Faisons semblant d’y croire. Dans un sursaut héroïque, le milliardaire Wyss, soutenu par l’ONU, lance l’idée de créer des « aires protégées » (voir article principal) couvrant 30% des terres et des mers. Mais une étude bien intéressante remet les pendules à l’heure (1). 15 chercheurs de haute réputation – du Nord comme du Sud, de Cambridge à Nairobi, de Leipzig à Mexico – se sont posé cette question : « Where Might We Find Ecologically Intact Communities? ». Où peut-on trouver des communautés – au sens de l’écologie scientifique – intactes ? Le résultat est tout sauf rigolo.

S’appuyant sur trois critères rigoureux autant que complexes, les chercheurs ont essayé de dresser une carte des zones écologiquement intactes, celles où la biodiversité n’a pas encore diminué pour cause d’activités humaines. D’après l’étude, elles ne couvriraient plus que 2,8% des surfaces terrestres. C’est d’autant plus significatif que la surface planétaire des habitats non perturbés est généralement estimée entre 20 et 40% du total. Très près, et ce n’est pas un hasard, du plan des 30% d’aires protégées.

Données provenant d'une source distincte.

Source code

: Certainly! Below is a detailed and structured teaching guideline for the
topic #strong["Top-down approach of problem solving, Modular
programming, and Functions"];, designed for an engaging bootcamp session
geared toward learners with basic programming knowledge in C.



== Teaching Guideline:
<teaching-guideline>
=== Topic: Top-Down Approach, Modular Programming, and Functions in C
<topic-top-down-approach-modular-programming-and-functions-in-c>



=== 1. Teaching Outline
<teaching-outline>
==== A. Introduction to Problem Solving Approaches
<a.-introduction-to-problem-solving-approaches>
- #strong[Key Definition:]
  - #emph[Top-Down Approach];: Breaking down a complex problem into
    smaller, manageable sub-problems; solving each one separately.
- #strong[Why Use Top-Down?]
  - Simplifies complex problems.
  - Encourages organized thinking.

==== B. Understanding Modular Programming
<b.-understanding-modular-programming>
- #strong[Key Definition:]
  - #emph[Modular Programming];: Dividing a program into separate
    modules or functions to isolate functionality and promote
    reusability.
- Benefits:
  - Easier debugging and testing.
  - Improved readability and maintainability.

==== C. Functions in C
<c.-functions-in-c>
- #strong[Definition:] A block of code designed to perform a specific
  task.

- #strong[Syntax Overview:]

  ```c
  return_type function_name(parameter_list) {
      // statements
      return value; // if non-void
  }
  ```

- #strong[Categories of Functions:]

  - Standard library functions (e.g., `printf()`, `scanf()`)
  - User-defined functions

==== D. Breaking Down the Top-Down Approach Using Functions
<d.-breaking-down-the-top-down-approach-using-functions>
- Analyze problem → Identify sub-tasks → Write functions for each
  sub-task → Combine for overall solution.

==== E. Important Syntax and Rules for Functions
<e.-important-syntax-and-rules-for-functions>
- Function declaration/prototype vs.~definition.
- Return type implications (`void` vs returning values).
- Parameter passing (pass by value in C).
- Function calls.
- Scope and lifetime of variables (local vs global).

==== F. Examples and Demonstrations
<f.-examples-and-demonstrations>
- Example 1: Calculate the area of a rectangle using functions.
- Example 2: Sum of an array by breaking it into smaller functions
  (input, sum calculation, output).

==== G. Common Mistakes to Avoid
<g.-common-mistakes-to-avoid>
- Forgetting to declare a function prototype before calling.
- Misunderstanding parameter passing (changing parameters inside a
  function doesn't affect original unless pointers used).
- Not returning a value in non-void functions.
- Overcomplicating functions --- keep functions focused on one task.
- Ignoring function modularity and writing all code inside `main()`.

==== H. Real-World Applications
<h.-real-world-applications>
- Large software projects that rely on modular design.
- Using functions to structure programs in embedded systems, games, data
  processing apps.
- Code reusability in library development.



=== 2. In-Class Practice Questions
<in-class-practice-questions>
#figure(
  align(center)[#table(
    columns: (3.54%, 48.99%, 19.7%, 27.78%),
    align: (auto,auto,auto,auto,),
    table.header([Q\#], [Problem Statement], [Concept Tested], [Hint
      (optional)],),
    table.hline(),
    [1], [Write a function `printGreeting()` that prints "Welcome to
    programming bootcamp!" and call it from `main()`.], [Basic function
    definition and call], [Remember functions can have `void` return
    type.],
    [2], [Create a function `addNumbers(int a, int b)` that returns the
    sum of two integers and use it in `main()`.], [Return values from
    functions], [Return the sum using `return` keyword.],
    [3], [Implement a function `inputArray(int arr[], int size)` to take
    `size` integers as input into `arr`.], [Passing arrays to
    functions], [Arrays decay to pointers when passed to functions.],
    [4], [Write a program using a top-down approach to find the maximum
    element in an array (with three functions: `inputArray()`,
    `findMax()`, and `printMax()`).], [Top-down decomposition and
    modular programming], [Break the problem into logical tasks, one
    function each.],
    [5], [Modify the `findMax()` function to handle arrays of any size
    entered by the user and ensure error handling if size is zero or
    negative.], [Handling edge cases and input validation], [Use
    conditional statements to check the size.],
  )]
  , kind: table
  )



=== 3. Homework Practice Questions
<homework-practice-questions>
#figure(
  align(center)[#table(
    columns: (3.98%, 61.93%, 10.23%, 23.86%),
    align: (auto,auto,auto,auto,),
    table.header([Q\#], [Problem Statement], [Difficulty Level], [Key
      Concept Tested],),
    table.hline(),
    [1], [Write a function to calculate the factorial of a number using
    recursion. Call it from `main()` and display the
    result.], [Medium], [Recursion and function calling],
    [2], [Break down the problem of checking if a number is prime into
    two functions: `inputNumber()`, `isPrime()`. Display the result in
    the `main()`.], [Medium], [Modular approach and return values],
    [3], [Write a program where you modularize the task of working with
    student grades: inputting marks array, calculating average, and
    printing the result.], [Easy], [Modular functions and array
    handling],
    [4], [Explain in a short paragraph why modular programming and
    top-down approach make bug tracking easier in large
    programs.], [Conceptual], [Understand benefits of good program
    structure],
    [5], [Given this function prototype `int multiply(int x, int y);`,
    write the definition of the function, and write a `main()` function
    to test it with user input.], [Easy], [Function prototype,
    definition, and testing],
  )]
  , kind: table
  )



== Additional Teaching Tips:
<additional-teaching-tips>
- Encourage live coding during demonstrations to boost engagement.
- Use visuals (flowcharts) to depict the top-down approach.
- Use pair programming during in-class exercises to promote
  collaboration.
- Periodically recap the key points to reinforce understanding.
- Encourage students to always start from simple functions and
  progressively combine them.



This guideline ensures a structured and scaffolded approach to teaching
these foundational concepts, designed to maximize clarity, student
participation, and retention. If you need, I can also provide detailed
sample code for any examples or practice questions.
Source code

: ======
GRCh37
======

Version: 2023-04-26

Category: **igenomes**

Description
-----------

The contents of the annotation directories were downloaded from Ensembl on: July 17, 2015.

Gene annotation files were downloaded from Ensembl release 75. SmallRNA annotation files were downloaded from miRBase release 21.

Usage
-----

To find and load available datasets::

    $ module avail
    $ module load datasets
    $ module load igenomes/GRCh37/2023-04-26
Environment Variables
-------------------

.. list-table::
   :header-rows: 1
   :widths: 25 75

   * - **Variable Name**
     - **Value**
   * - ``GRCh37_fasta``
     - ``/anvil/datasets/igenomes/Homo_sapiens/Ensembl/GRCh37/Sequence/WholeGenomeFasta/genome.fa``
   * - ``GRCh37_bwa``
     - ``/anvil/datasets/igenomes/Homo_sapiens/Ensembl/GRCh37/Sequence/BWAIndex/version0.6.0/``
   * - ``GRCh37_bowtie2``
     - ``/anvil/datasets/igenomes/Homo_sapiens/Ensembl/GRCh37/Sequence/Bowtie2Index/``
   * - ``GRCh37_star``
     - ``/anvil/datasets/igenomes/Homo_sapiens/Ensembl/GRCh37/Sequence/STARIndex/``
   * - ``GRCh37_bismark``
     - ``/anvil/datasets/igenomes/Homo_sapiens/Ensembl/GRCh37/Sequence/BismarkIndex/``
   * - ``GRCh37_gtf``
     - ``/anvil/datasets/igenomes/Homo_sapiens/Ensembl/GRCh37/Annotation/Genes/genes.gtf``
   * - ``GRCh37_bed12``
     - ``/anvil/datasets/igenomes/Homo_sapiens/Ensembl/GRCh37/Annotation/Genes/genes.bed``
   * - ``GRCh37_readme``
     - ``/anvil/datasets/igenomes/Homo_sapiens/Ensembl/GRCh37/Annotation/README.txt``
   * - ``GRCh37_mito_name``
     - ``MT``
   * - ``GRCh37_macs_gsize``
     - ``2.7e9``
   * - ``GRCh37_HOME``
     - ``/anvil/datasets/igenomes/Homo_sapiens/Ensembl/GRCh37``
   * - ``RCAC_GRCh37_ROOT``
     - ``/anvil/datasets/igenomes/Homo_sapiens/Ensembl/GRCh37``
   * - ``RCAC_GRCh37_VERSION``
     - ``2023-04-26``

Autre gros caillou dans les chausses de M.Wyss : seuls 11% des terres intouchées sont des « aires protégées ». Mais qui donc a protégé efficacement les 89% restants ?L’explication est (presque) simple : les quelques bijoux biologiques sauvés « coincide with territories managed by indigenous communities ». Les sauveteurs ne sont pas les M.Wyss, mais les peuples autochtones défendus par Survival International.